# RMO 2011

1. Let ABC be a triangle. Let D, E, F be points respectively on the segments BC, CA, AB such that AD, BE, CF concur at the point K. Suppose BD / DC = BF / FA and ∠ADB = ∠AFC. Prove that ∠ ABE = ∠ CAD.
2. Let $$(a_1a_2a_3…..a_{2011})$$ be a permutation (that is arearrangement) of the numbers 1, 2, 3 . . . , 2011. Show that there exist two numbers j, k. such that $$1 \le j < k \le 2011$$ and $$|a_{j}-j|=|a_{k}-k|$$.
3. A natural number n is chosen strictly between two consecutive perfect square. The smaller of these two squares is obtained by subtracting k from n and the larger one is obtained by adding l to n. Prove that $$n-kl$$ is a perfect square.

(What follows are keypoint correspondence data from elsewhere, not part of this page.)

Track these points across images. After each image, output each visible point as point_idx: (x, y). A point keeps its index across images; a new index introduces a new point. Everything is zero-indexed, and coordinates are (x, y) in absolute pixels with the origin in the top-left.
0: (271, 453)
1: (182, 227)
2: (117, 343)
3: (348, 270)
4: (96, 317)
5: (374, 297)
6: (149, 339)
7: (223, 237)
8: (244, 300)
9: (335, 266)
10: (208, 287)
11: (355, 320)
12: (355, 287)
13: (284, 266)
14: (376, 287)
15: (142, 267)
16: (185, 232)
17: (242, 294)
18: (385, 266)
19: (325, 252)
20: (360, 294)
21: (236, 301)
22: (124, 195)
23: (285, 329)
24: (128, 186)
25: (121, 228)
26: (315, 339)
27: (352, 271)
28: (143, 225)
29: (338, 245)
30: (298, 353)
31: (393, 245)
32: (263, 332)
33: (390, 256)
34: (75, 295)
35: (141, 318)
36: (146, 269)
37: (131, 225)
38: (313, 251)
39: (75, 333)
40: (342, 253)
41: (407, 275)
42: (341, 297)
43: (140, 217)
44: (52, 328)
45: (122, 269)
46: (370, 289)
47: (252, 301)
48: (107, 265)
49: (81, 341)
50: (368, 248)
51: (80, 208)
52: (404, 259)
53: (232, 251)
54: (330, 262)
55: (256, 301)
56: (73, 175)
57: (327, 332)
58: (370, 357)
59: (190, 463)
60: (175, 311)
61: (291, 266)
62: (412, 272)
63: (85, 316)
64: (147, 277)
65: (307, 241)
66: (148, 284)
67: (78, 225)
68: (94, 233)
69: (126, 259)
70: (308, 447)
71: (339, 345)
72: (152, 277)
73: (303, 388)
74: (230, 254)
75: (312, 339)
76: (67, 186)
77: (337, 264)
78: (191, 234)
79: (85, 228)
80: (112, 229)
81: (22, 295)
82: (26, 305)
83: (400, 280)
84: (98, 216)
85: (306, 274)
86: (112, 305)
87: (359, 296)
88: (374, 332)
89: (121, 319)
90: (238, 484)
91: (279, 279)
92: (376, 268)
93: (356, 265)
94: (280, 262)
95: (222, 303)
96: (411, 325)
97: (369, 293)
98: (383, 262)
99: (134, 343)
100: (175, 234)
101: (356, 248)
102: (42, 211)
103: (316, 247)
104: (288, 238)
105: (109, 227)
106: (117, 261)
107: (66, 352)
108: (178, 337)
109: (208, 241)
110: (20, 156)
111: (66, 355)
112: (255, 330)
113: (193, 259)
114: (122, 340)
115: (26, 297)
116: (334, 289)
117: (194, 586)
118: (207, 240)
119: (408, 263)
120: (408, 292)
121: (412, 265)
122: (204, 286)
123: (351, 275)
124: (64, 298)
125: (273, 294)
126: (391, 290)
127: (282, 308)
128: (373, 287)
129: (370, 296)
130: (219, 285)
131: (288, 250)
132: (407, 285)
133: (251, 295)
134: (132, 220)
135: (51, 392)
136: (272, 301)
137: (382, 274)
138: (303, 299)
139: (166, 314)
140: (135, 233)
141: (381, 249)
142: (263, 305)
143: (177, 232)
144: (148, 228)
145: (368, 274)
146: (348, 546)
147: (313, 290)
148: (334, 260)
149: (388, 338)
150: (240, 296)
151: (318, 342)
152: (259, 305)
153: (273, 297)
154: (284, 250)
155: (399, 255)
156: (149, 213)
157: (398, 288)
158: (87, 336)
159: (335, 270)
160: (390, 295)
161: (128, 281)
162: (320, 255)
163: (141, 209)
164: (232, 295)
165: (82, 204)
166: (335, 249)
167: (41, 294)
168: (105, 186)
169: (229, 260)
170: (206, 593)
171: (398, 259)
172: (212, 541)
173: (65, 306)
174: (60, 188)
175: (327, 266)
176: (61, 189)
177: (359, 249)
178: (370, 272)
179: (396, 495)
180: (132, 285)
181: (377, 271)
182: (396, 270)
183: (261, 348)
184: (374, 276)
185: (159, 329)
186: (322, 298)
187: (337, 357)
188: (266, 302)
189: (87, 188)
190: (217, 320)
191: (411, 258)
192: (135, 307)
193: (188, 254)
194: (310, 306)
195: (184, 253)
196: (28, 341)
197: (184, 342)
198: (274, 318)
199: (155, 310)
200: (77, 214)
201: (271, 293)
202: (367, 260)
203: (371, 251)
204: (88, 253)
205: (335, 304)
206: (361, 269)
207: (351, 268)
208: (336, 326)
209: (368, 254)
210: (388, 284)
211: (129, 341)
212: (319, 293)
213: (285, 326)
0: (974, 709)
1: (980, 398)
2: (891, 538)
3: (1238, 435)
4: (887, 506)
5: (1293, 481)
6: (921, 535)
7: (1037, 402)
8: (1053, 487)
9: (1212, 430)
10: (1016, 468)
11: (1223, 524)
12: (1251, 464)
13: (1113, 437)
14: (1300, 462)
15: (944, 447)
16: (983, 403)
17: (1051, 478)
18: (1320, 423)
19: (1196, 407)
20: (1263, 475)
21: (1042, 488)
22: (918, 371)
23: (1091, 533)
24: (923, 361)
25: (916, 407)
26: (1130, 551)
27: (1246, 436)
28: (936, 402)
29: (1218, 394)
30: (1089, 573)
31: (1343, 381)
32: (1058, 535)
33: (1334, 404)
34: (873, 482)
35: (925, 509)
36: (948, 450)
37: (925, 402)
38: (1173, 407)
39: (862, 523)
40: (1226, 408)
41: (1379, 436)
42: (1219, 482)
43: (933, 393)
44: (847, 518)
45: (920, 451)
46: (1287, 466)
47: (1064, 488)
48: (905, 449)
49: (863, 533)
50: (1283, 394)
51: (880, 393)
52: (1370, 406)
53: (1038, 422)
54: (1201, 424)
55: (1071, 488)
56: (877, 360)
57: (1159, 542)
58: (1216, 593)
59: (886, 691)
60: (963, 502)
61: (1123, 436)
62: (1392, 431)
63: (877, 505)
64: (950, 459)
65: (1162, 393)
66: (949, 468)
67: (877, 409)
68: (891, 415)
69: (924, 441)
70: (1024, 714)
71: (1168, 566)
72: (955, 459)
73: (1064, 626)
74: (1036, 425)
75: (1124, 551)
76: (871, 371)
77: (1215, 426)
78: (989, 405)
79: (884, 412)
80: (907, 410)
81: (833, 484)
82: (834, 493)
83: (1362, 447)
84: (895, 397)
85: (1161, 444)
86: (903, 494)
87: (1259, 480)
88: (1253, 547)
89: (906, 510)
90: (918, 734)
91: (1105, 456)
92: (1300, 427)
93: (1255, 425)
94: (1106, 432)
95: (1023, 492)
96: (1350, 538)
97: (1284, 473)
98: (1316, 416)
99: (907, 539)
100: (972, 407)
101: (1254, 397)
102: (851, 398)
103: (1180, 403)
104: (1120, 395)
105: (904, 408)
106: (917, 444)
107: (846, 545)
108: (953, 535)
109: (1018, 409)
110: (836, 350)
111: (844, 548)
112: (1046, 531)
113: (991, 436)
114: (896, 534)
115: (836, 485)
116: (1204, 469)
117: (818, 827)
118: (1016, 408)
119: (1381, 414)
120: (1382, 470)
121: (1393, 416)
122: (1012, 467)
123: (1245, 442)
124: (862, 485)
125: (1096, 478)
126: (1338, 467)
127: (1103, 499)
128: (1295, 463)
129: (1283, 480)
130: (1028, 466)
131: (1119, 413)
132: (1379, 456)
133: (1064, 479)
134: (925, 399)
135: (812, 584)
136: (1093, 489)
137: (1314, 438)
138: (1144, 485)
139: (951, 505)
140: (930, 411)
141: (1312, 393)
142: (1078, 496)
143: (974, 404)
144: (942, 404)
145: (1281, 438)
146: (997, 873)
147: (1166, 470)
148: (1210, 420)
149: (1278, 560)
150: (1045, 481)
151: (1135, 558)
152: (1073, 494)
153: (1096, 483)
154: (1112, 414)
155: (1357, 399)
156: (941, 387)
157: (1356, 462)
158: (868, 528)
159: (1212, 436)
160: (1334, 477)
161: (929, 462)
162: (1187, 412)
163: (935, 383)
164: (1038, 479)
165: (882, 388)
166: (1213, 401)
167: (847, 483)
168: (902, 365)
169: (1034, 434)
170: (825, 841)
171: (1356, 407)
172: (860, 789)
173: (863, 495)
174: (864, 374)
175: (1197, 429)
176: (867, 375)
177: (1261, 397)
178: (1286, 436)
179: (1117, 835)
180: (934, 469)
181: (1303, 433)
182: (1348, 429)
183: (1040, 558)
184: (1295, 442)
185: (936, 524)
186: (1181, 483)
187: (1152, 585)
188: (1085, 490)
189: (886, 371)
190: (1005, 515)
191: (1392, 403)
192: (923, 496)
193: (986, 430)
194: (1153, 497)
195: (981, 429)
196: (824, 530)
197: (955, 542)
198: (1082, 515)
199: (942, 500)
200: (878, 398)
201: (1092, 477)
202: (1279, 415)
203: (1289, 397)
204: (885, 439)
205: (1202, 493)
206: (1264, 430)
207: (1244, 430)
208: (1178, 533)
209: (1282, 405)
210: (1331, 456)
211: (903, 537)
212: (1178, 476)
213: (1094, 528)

4. Consider a 20-sided convex polygon K, with vertice $$A_1,A_2,….,A_{20}$$ in that order. Find the number of ways in which three sides of K can be chosen so that every pair among them has at least two sides of K between them. (For example $$A_1A_2, A_4A_5, A_{11}A_{12}$$ is an admissible triple while $$A_1A_2, A_4A_5, A_{19}A_{20}$$ is not).
5. Let ABC be a triangle and let $$BB_1,CC_1$$ be respectively the bisectors of ∠ B, ∠ C with $$B_1$$ on AC and $$C_1$$ on AB. Let E, F be the feet of perpendiculars drawn from A onto $$BB_1,CC_1$$ respectively. Suppose D is the point at which the incircle of ABC touches AB. Prove that AD = EF.
6. Find all pairs (x, y) of real numbers such that $$16^{x^2+y}+16^{x+y^2}=1$$.